I do find it strange that there are so many little things that have brought me to where I am. A cartoon on a black and white TV, trying out a new Spider-man title by a new writer on a whim, reading the right articles, signing up to a message board and posting in one specific thread, saying yes. One little thing, one different choice and I may not be here typing these words. I am a big believer in fate and if you read the stories of many successful people their success often derives from a series of chance decisions that could have easily led them down a different path. I do not think I am successful but I’m very proud of what I’ve done so far and I’m very proud to be a part of GrayHaven and what it stands for. I may not be the best writer but I like to think that with a mix of dependability and good stories I’m a valuable contributor. All I can do is write the stories and hope that someone enjoys them when they are printed. I’ve learnt some lessons, made some friends and had a dream come true. No matter what happens I doubt I will ever forget that feeling of receiving Vol. 1 in the mail and seeing my name on the back and inside that comic. That moment to me was priceless and for that I am forever grateful. I’ve lived the life of an Irish fanboy but I have a long while to go yet. This time last year I would not have believed my position now only 52 weeks later. What will next year or next month or even tomorrow hold? Time will tell.

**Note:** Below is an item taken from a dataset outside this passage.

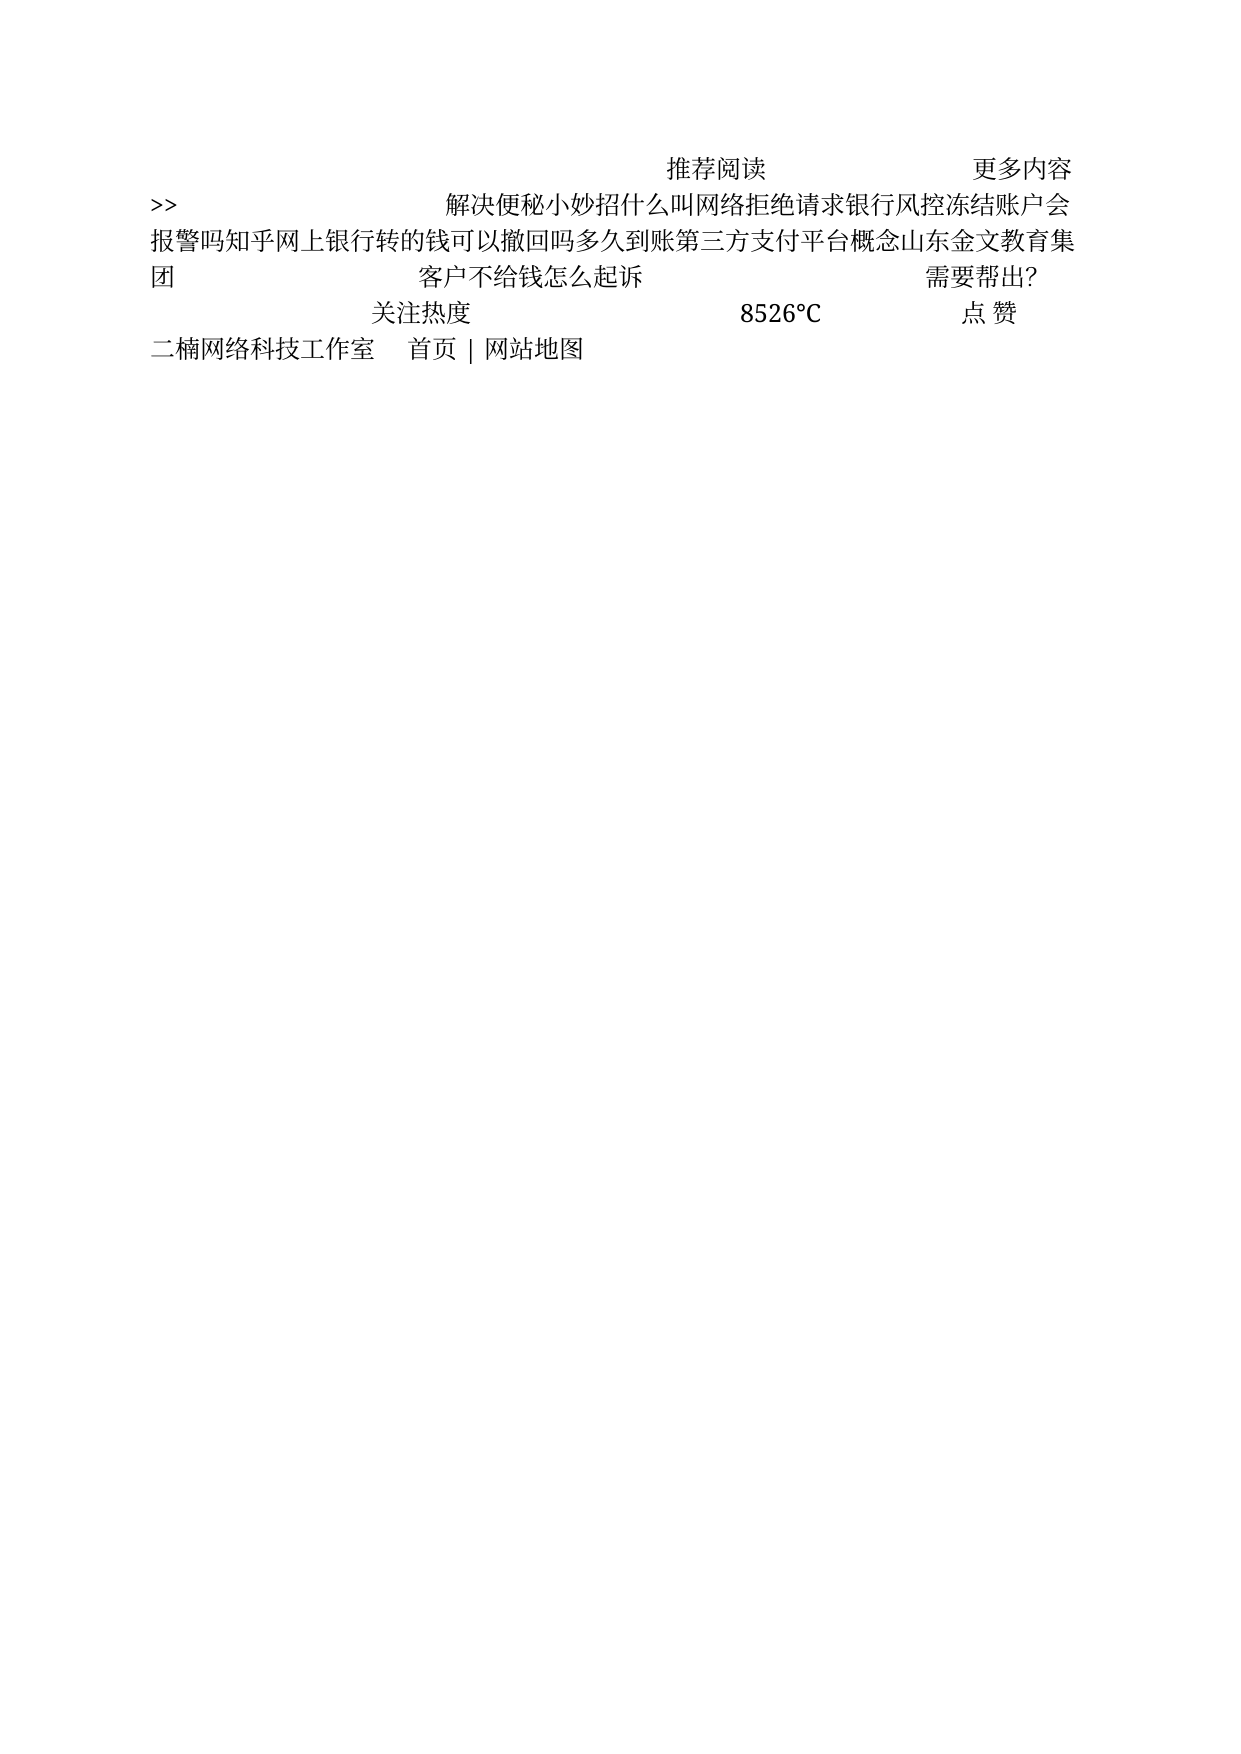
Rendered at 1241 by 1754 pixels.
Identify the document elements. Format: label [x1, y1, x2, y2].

I just hope you’re all along for the ride. See you at the finish line.
* Thanks to Andrew Goletz for inviting me to write something for the site and for doing more and putting up with me more than anyone ever should. Thanks to those of you who read these very lengthy articles. Thanks to my friends at Jinxworld, the real ones and you guys know who you are. Thanks to everyone who supports Grayhaven, please continue to do so I know some of the stuff coming up and you won’t regret doing so.
Ed Note: It’s been particularly interesting to me watching people who worked on our earliest volumes just two years ago hone their craft and get better and better. Glenn is not just a talented writer. He’s a work horse. Driven by a desire to be perfect he is always open to suggestions on how to improve and as an editor has gone above and beyond in enforcing deadlines and sometimes stepping outside the lines for the betterment of the books. Above all though, he’s a great guy. There are a lot of talented people in the industry and I think we’re finding quite a few ourselves here in the pages of The Gathering. But Glenn is also just a nice person. One who wears his passion on his sleeve and always steps up to help someone else. Anyone else. It’s been a pleasure to see him recap his personal journey here the past year and I can’t wait to get back to creating more comics with him.